Joe Sullivan, Uber’s former chief security officer, is facing criminal charges for allegedly covering up a hack at the ride-hailing business in 2016 by concealing the data breach from the FTC.
On Thursday (20 August), the US Department of Justice (DoJ) announced that Uber’s former chief security officer (CSO) Joe Sullivan has been charged with the obstruction of justice. If convicted, he could face up to eight years in prison.
Sullivan, who led Uber’s security team, has been accused of attempting to cover up a 2016 data breach, which exposed the data of 57m Uber customers and drivers. In 2017, Sullivan was fired by Dara Khosrowshahi, who had just taken up the role of CEO at Uber.
According to Bloomberg, it later emerged that the company paid hackers $100,000 to delete the stolen data and keep the breach quiet.
At the time, Khosrowshahi said in a statement: “None of this should have happened and I will not make excuses for it. While I can’t erase the past, I can commit on behalf of every Uber employee that we will learn from our mistakes.”
‘Silicon Valley is not the wild west’
According to The New York Times, the charges filed against Sullivan are believed to be the first against an executive relating to a company’s response to a security incident.
Prosecutors have said that Sullivan has committed two felonies by failing to disclose the 2016 incident to federal investigators who were looking into a similar data breach that occurred in 2014.
In the DoJ’s statement, the department said: “The criminal complaint alleges that Sullivan took deliberate steps to conceal, deflect and mislead the Federal Trade Commission (FTC) about the breach.”
David Anderson, US attorney in San Francisco, said: “When a company like Uber gets hacked, we expect good corporate citizenship, we expect disclosure to the employee and consumer victims in that hack. In this case, what we saw was the exact opposite of good corporate behaviour.”
Anderson added that “hush money payments” will not be tolerated, as “Silicon Valley is not the wild west.”
Sullivan is the second Uber employee to face federal charges relating to his work at Uber. Former Uber engineer Anthony Levandowski was recently sentenced to 18 months in prison for stealing self-driving car trade secrets from Google.
The alleged cover-up
The DoJ said that rather than reporting the 2016 breach, Sullivan took “deliberate steps” to prevent knowledge of the breach from reaching the FTC.
The department claims that the former CSO attempted to pay hackers by funnelling the payoff through a bug bounty programme, and paid the hackers $100,000 in bitcoin in December 2016, despite the fact that the hackers refused to provide their real names.
Sullivan also allegedly attempted to get the hackers to sign non-disclosure agreements, which contained a false representation that the hackers did not take or store any data. The DoJ complaint also alleges that Sullivan deceived Uber’s new management team by failing to provide them with critical details about the breach.
The DoJ said: “In September 2017, Sullivan briefed Uber’s new CEO about the 2016 incident by email. Sullivan asked his team to prepare a summary of the incident, but after he received their draft summary, he edited it. His edits removed details about the data that the hackers had taken and falsely stated that payment had been made only after the hackers had been identified.”
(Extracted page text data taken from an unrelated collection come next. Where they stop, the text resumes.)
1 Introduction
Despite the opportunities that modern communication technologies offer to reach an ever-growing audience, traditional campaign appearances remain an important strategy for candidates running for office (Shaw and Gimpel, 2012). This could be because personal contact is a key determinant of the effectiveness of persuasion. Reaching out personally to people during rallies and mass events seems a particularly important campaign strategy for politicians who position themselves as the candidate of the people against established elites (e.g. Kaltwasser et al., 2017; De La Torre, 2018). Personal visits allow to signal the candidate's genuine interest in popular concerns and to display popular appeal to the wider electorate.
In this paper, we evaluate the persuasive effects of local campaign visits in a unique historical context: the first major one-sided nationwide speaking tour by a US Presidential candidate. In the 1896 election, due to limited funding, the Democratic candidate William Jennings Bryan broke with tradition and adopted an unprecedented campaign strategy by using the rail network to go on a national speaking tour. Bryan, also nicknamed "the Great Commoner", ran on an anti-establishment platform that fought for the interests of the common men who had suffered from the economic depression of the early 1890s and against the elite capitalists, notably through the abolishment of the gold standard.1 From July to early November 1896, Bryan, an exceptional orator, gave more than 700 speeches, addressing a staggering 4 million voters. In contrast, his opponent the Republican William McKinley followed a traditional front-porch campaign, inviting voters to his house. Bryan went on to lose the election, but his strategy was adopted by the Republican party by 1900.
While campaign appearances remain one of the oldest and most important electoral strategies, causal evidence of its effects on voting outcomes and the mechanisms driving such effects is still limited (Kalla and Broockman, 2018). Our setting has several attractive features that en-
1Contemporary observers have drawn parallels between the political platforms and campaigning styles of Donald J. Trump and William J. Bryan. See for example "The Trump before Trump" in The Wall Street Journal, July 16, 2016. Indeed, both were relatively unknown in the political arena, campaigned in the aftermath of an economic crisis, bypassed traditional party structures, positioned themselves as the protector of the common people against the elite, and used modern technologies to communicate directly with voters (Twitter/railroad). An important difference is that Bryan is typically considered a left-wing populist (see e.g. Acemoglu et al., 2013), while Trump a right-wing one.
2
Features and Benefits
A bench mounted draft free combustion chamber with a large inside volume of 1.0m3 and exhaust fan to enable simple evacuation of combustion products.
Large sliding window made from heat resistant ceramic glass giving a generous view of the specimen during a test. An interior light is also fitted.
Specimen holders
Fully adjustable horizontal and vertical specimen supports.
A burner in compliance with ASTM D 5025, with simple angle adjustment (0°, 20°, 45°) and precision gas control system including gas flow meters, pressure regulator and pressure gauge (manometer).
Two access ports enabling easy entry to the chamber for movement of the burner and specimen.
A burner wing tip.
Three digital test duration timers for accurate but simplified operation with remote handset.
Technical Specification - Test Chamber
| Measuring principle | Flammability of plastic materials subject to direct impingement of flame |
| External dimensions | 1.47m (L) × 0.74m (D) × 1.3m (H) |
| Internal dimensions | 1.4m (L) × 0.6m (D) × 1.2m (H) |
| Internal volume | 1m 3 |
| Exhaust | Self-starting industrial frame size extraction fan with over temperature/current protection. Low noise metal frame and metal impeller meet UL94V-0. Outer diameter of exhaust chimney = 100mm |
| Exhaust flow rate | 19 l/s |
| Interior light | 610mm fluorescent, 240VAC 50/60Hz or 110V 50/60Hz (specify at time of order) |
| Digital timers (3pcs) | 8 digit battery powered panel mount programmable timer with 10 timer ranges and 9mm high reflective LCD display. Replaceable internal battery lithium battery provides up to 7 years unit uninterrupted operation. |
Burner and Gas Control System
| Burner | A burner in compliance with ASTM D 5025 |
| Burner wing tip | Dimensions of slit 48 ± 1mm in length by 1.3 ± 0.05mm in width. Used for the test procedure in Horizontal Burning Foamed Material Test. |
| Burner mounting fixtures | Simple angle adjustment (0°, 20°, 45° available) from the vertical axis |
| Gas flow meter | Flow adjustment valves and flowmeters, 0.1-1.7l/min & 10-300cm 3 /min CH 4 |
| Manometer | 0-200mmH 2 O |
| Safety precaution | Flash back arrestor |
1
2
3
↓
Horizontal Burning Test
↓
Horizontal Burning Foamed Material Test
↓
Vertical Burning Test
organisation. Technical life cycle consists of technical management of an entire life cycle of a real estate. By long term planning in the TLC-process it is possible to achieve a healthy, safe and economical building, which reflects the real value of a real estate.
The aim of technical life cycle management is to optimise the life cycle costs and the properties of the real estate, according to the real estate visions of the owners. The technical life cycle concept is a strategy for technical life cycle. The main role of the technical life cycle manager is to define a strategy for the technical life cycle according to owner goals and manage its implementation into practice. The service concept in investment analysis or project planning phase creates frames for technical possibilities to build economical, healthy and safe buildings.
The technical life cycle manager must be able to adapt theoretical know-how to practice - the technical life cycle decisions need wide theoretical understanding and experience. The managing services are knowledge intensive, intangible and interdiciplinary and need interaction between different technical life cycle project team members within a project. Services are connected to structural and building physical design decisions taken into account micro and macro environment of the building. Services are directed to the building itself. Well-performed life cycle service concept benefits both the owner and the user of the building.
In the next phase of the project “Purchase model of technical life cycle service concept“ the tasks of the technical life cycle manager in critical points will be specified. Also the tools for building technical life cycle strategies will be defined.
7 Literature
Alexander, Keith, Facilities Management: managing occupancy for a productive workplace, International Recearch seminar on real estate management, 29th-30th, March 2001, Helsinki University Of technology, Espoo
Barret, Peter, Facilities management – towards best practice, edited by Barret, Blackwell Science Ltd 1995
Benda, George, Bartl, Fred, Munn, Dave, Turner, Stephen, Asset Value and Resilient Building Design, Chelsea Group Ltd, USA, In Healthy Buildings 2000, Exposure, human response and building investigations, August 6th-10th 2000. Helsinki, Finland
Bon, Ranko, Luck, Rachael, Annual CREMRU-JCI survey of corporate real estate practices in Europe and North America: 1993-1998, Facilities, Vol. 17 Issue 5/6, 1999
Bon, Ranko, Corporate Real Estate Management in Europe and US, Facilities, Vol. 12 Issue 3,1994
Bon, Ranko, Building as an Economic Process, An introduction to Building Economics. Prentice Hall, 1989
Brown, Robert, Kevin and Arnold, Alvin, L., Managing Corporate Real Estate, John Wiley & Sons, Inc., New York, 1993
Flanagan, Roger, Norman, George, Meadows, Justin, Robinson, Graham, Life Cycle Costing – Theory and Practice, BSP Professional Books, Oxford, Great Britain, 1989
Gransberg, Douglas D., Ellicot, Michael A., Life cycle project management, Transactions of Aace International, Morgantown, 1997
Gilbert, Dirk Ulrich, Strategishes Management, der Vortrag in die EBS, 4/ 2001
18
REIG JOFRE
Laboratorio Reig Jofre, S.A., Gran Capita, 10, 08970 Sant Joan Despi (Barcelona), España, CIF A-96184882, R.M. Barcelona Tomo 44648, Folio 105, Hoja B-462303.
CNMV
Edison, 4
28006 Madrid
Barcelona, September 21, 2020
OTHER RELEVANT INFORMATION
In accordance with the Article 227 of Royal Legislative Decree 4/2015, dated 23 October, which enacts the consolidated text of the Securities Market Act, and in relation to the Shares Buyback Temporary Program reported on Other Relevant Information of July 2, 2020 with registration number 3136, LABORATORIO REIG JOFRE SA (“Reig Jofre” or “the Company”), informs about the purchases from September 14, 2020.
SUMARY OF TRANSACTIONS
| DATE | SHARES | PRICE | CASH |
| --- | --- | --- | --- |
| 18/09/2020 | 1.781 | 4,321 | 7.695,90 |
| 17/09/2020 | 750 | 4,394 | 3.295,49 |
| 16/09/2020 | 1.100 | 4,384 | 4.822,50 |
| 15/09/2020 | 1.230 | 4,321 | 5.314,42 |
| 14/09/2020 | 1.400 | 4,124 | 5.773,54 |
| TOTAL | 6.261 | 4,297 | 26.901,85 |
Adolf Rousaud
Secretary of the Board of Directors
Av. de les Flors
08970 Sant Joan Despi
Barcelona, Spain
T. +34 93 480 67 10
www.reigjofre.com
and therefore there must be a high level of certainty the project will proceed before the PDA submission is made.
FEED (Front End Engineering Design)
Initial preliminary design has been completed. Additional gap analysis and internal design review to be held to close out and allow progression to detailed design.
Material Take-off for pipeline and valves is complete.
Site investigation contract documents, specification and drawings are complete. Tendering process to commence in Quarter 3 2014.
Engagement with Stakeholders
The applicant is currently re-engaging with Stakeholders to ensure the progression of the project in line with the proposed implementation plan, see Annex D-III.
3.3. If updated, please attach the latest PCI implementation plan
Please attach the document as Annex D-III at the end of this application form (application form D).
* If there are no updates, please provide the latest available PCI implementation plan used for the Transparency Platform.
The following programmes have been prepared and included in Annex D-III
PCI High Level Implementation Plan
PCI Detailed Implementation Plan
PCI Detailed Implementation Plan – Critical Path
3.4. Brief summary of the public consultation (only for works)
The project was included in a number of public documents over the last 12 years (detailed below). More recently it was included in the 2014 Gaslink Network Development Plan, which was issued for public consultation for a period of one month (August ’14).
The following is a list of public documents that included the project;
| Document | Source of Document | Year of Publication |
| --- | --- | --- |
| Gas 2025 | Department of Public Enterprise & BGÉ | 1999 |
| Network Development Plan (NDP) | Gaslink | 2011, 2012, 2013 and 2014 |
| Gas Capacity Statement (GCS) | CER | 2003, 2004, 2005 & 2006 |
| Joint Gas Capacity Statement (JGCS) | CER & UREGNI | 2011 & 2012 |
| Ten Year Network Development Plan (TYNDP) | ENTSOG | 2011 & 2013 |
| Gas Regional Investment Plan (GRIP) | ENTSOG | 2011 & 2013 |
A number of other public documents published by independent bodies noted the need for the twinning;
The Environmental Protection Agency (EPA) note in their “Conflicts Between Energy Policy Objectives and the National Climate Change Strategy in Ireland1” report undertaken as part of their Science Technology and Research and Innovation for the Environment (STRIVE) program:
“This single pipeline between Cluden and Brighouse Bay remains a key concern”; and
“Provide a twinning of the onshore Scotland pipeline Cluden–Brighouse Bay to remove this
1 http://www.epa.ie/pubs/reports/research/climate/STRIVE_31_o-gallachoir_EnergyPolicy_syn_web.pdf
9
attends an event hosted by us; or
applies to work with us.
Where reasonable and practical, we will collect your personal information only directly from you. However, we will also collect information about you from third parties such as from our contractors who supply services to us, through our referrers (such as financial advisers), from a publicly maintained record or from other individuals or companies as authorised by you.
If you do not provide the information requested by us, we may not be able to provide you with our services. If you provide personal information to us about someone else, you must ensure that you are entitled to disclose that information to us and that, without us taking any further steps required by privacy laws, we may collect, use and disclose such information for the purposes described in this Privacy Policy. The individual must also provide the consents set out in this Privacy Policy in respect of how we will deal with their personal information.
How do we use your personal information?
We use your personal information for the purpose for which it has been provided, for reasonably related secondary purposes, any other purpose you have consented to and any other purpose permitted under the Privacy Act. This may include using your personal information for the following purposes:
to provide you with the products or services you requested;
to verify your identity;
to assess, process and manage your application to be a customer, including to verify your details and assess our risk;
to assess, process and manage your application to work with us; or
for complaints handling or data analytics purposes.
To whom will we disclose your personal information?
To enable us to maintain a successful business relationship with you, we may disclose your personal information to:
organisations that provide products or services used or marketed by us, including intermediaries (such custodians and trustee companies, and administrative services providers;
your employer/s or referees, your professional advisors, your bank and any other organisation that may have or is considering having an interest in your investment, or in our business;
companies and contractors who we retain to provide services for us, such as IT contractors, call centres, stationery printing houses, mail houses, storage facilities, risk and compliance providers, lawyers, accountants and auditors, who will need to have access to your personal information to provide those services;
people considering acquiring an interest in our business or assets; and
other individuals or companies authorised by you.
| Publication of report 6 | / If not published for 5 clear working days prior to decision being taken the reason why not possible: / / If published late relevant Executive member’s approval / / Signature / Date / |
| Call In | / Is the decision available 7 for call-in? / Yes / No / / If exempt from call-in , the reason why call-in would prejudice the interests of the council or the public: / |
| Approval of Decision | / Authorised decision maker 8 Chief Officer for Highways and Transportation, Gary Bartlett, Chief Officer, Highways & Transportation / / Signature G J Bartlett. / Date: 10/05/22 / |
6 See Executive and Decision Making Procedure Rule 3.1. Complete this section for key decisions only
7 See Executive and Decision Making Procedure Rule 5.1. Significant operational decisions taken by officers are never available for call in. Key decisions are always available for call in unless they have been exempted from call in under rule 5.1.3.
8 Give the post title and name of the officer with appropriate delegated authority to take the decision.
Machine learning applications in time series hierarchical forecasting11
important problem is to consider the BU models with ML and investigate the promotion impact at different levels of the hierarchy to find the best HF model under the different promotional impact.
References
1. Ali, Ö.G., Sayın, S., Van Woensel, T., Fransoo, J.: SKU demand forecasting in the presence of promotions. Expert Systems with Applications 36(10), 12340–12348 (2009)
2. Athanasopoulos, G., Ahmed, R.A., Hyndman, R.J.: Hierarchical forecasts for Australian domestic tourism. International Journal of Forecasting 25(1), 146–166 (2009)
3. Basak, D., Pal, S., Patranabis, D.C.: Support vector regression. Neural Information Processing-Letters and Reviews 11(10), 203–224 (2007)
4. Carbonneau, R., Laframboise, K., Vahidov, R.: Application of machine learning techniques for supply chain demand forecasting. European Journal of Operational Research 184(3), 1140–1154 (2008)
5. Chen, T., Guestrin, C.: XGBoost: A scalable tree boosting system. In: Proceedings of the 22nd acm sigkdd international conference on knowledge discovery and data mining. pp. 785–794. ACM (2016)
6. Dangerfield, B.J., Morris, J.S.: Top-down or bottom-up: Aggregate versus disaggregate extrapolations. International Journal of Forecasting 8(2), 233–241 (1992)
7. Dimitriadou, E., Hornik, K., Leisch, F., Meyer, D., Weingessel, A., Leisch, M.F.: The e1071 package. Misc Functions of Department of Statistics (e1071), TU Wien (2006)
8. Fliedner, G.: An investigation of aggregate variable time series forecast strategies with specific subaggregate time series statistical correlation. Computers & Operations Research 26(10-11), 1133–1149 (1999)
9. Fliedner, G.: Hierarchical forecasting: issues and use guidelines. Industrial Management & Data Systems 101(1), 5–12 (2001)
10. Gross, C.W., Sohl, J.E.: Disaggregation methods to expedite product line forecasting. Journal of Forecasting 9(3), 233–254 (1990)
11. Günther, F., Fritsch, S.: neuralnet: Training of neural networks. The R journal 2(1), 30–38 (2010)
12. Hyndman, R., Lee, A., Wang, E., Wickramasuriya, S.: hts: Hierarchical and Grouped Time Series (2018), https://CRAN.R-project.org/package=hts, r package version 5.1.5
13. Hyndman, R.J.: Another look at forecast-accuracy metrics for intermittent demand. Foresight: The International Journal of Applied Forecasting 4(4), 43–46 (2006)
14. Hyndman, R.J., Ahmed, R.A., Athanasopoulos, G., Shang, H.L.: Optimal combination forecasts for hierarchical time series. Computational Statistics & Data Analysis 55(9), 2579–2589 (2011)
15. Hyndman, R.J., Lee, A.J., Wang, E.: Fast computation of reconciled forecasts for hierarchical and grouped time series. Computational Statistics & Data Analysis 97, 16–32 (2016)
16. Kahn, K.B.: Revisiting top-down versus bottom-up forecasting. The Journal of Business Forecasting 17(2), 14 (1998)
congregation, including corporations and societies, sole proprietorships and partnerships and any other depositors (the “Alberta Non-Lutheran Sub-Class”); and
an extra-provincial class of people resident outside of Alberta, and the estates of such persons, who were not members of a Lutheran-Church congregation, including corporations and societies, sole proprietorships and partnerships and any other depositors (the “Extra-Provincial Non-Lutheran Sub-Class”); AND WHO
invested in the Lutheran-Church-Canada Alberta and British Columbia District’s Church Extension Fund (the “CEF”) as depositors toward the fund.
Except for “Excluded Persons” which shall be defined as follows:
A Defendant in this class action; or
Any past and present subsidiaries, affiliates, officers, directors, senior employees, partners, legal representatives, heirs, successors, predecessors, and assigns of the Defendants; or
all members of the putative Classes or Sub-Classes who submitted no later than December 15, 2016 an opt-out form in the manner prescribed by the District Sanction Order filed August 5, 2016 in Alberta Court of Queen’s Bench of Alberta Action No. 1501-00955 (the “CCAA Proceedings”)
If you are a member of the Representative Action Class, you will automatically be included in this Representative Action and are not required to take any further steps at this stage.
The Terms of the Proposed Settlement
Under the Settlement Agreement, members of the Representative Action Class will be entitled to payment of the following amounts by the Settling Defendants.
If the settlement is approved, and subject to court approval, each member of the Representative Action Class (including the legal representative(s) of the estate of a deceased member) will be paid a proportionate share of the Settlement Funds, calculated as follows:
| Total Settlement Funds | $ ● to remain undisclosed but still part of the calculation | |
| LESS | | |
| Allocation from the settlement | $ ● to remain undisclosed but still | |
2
The two hackers behind the breach were later prosecuted in California in October 2019, pleading guilty to computer fraud conspiracy charges.
The criminal complaint against Sullivan states that both of the hackers chose to target and successfully hack other technology companies and their users’ data after the Uber CSO failed to bring the data breach to the attention of law enforcement.
Sullivan now serves as the chief information officer (CIO) at web infrastructure and website security company Cloudflare. Bradford Williams, a spokesperson for Sullivan, said that he acted with the approval of Uber’s legal department.
Williams said: “If not for Mr Sullivan’s and his team’s efforts, it’s likely that the individuals responsible for this incident never would have been identified at all. Uber’s legal department – and not Mr Sullivan or his group – was responsible for deciding whether, and to whom, the matter should be disclosed.”